2. **Slot pada Rotor Dekat Celah Udara:**
- **Karakteristik:** Menekan harmonik stator, mengurangi kehilangan besi permukaan rotor, dan membantu menekan denyut torsi motor. Slot kecil meningkatkan kebutuhan cetakan.
####IV. Memastikan Gaya Sentrifugal Rotor dengan Jembatan Isolasi Magnetik dan Desain Rib Penguat
1. **Tipe Pegas:**
- **Karakteristik:** Meningkatkan sudut dua chamfer utama yang menahan gaya sentrifugal melalui desain struktur melengkung.
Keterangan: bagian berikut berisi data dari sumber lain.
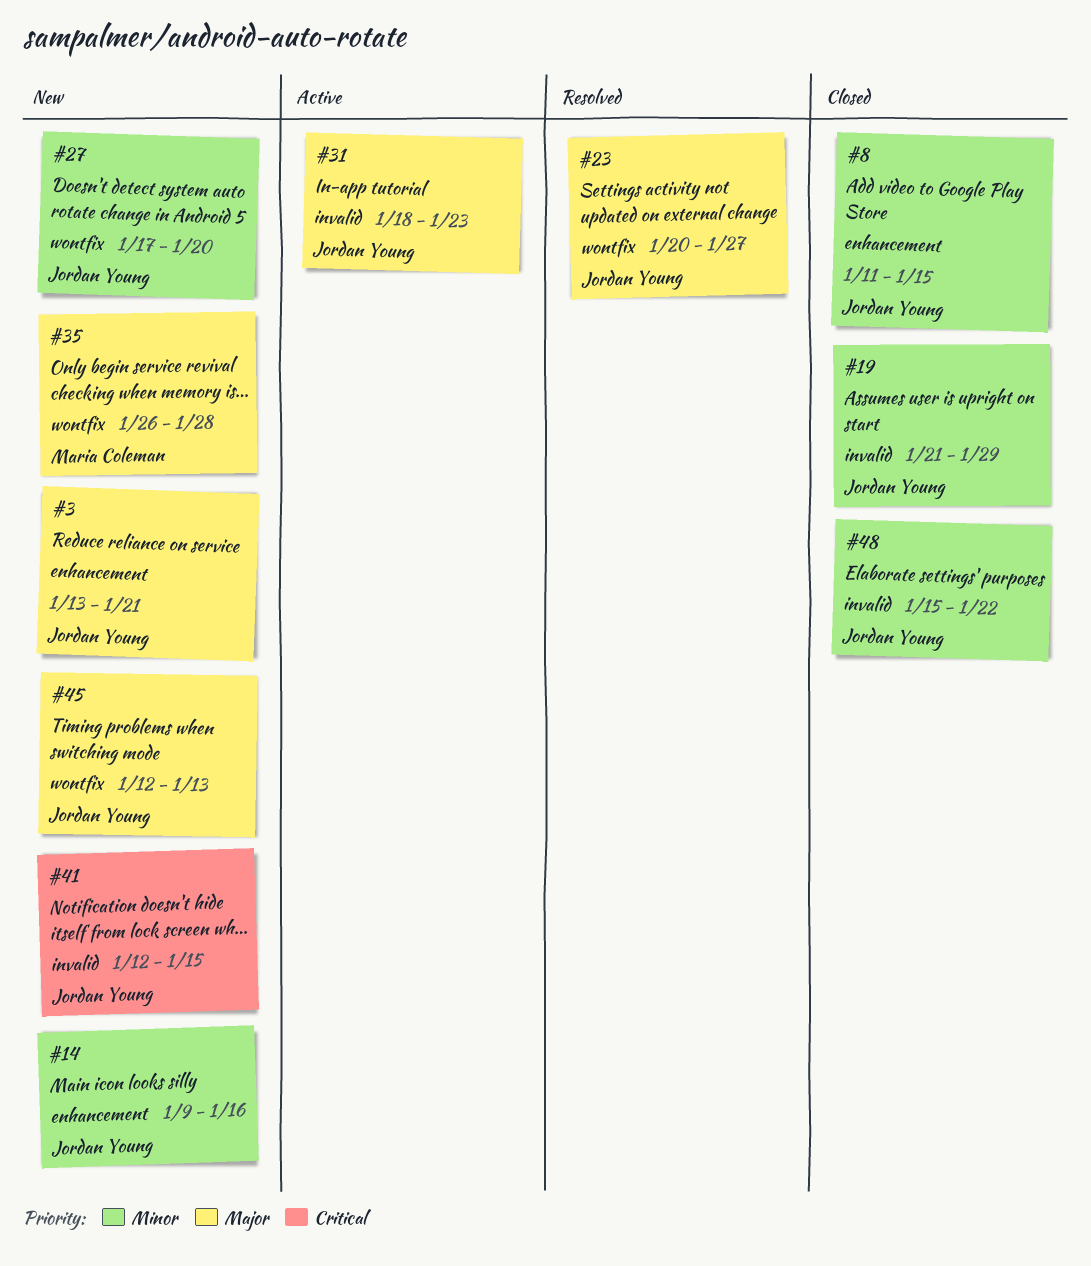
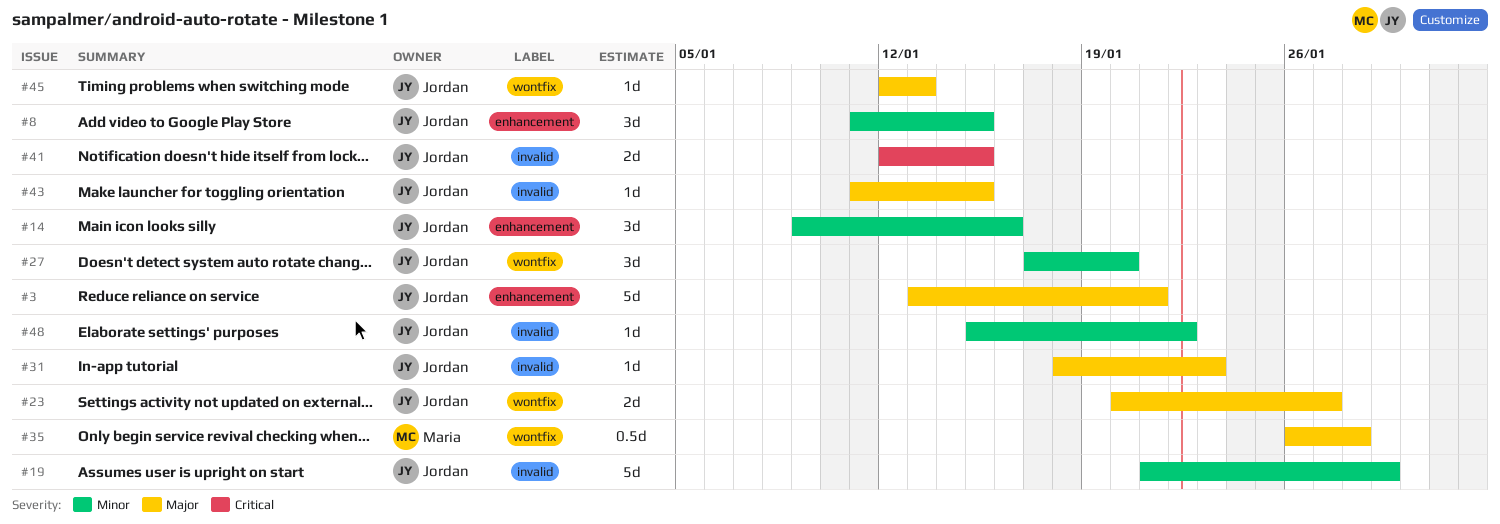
#43: none -> present

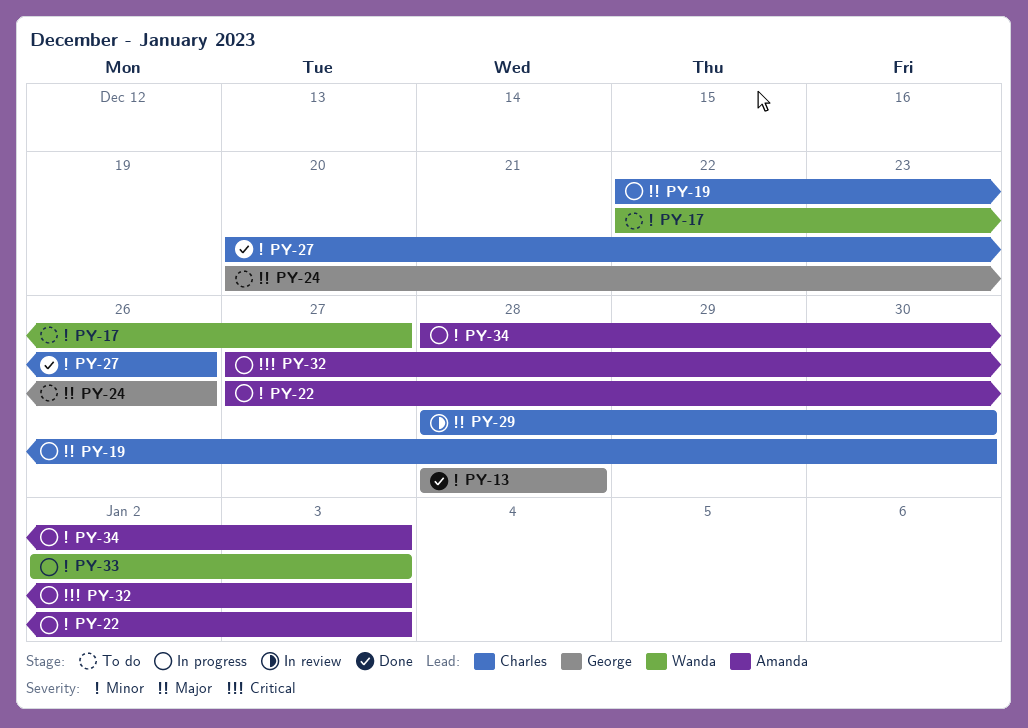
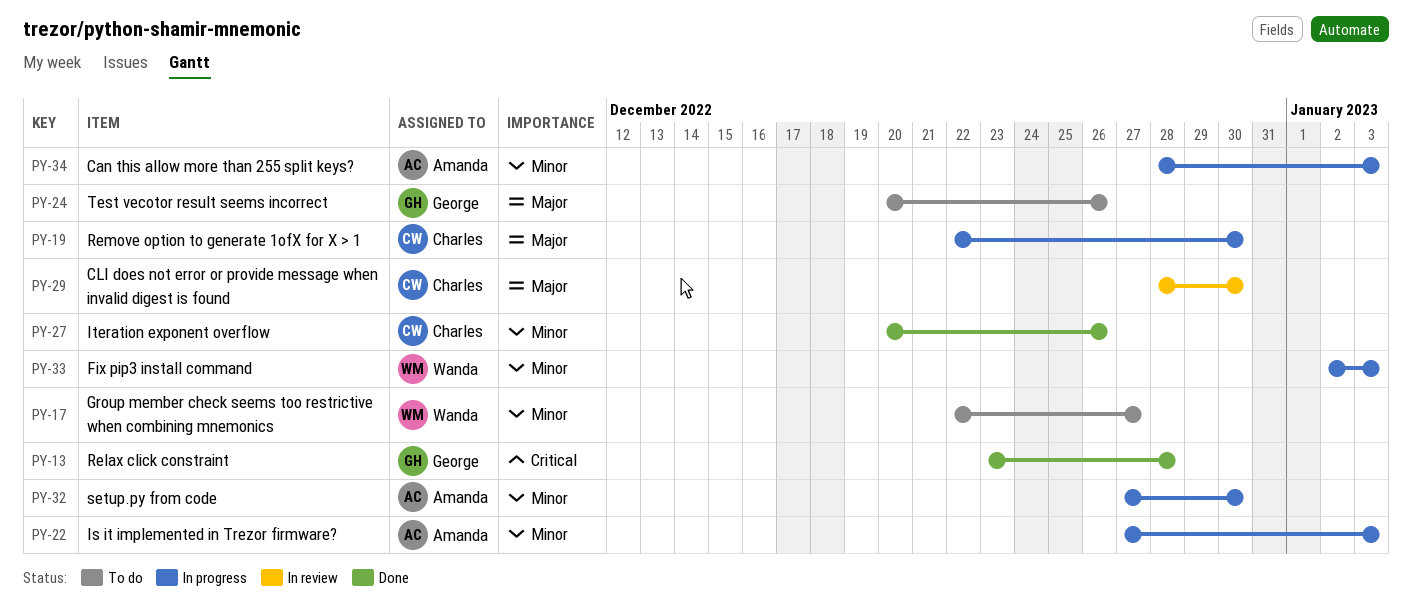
PY-13, priority: Minor -> Critical
PY-13, start: Dec 28 -> Dec 23
PY-32, priority: Critical -> Minor
PY-32, due: Jan 3 -> Dec 30

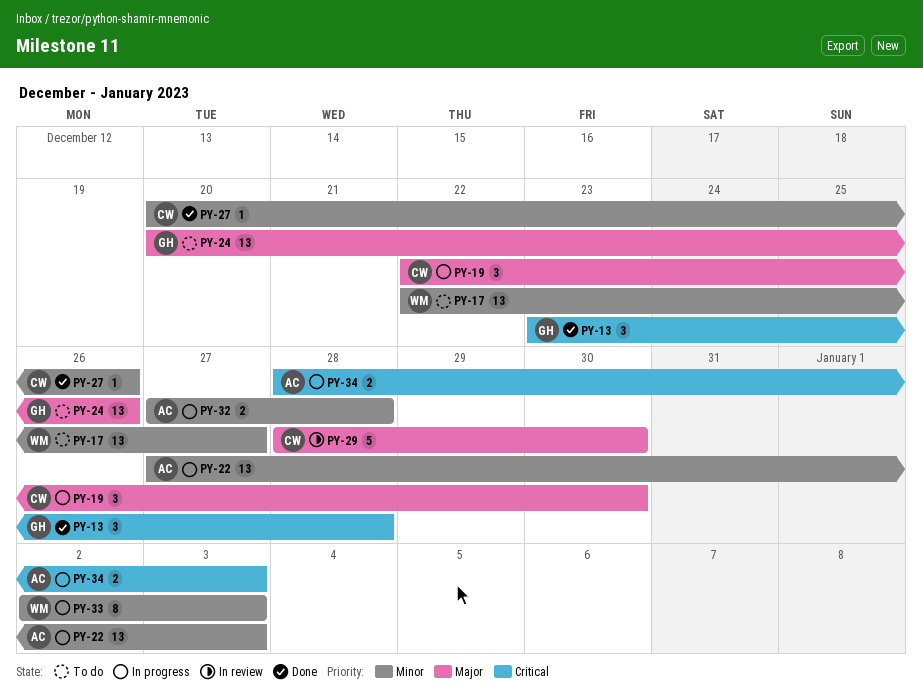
PY-32, due: Dec 30 -> Dec 28
PY-34, priority: Minor -> Critical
Struktur pegas memiliki kemampuan penyesuaian spasial yang baik.
2. **Pembukaan Tambahan untuk Mengubah Jenis Tegangan Jembatan Isolasi Magnetik:**
- **Karakteristik:** Meningkatkan kemampuan jembatan isolasi magnetik untuk menahan gaya sentrifugal dan meningkatkan kemampuan ekspansi spasial.
3. **Jenis Pengoptimalan Harmonik:**
- **Karakteristik:** Menyeimbangkan kekuatan struktural dan kemampuan optimasi bentuk gelombang kepadatan magnetik celah udara.